There is nothing like an experiment to test a theory. I just tried with
AVRGCC
void countDown(void){
int i;
for(i=10; i!=0; i--) doSomething();
}
void countUp(void){
int i;
for(i=0;i<10;i++) doSomething();
}
The generated code is
000000ce <countDown>:
}
void countDown(void){
ce:cf 93 pushr28
d0:df 93 pushr29
int i;
for(i=10; i!=0; i--) doSomething();
d2:ca e0 ldir28, 0x0A; 10
d4:d0 e0 ldir29, 0x00; 0
d6:0e 94 5d 00 call0xba
da:21 97 sbiwr28, 0x01; 1
dc:e1 f7 brne.-8 ; 0xd6
de:df 91 popr29
e0:cf 91 popr28
e2:08 95 ret
000000e4 <countUp>:
}
void countUp(void){
e4:cf 93 pushr28
e6:df 93 pushr29
e8:c9 e0 ldir28, 0x09; 9
ea:d0 e0 ldir29, 0x00; 0
int i;
for(i=0;i<10;i++) doSomething();
ec:0e 94 5d 00 call0xba
f0:21 97 sbiwr28, 0x01; 1
f2:d7 ff sbrsr29, 7
f4:fb cf rjmp.-10 ; 0xec
f6:df 91 popr29
f8:cf 91 popr28
fa:08 95 ret
Counting down instead of up saves one whole instruction. It could make a
difference I suppose.
However, the compiler cannot optimise as well if anything in the loop
depends on the value of ''i''.
void countDown(void){
int i;
for(i=10; i!=0; i--) doSomething(i);
}
void countUp(void){
int i;
for(i=0;i<10;i++) doSomething(i);
}
Becomes
void countDown(void){
ce:cf 93 pushr28
d0:df 93 pushr29
int i;
for(i=10; i!=0; i--) doSomething(i);
d2:ca e0 ldir28, 0x0A; 10
d4:d0 e0 ldir29, 0x00; 0
d6:ce 01 movwr24, r28
d8:0e 94 5d 00 call0xba
dc:21 97 sbiwr28, 0x01; 1
de:d9 f7 brne.-10 ; 0xd6
e0:df 91 popr29
e2:cf 91 popr28
e4:08 95 ret
000000e6 <countUp>:
}
void countUp(void){
e6:cf 93 pushr28
e8:df 93 pushr29
int i;
for(i=0;i<10;i++) doSomething(i);
ea:c0 e0 ldir28, 0x00; 0
ec:d0 e0 ldir29, 0x00; 0
ee:ce 01 movwr24, r28
f0:0e 94 5d 00 call0xba
f4:21 96 adiwr28, 0x01; 1
f6:ca 30 cpir28, 0x0A; 10
f8:d1 05 cpcr29, r1
fa:cc f3 brlt.-14 ; 0xee
fc:df 91 popr29
fe:cf 91 popr28
100:08 95 ret
This time there are a whole 2 extra instructions. I don''t think this is
such a big deal. Unrolling the loop would give a better result.
cheers,
Al
Many micros have a decrement jmp if zero (or non zero) machine instruction
so a decent optimising compiler should know this and use it in count down
to zero loops. Counting up often needs a compare followed by a jmp zero (or
non zero) which will be a tad slower.
Ian
The answer is "implementation-dependent".

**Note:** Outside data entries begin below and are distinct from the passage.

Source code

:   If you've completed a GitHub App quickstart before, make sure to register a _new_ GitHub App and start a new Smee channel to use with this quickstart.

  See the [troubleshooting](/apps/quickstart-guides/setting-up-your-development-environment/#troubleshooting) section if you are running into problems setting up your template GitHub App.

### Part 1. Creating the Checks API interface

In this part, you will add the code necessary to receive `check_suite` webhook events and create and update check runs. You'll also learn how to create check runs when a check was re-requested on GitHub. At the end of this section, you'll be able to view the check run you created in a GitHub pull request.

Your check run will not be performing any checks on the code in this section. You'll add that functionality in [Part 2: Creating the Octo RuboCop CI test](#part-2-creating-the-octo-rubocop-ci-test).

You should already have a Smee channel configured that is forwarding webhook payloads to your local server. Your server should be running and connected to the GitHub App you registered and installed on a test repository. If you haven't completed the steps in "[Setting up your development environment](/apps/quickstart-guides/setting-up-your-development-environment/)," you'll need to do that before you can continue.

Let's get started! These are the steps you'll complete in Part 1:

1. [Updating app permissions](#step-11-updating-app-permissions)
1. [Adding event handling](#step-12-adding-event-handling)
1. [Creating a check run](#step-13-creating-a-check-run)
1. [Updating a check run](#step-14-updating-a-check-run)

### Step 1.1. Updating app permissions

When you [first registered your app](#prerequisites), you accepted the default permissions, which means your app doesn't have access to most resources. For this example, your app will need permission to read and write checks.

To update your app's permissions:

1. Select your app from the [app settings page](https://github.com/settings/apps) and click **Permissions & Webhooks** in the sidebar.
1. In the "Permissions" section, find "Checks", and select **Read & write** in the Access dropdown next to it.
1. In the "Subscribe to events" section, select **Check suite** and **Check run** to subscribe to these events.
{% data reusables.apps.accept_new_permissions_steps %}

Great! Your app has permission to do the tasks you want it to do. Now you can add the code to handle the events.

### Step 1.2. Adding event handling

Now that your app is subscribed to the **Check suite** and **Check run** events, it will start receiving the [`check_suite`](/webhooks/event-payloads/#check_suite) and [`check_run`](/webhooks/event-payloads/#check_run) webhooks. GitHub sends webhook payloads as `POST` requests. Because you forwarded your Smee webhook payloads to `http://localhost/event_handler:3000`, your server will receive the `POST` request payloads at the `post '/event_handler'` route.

A major advantage of writing in C is that you can, if you choose, write
understandable, maintainable code. This kind of hand-optimisation has the
opposite effect. If you really need to care about exactly how many
instruction cycle a loop takes, code it in assembly language. Otherwise, for
the sake of those that come after you, please write your C readably and
leave the compiler to do the optimisation. These days, most compilers can
optimise almost as well as you can, for most "normal" operations.
Regards,
--
Peter Bushell
http://www.software-integrity.com/
这篇关于更快的()循环?的文章就介绍到这了,希望我们推荐的答案对大家有所帮助,也希望大家多多支持!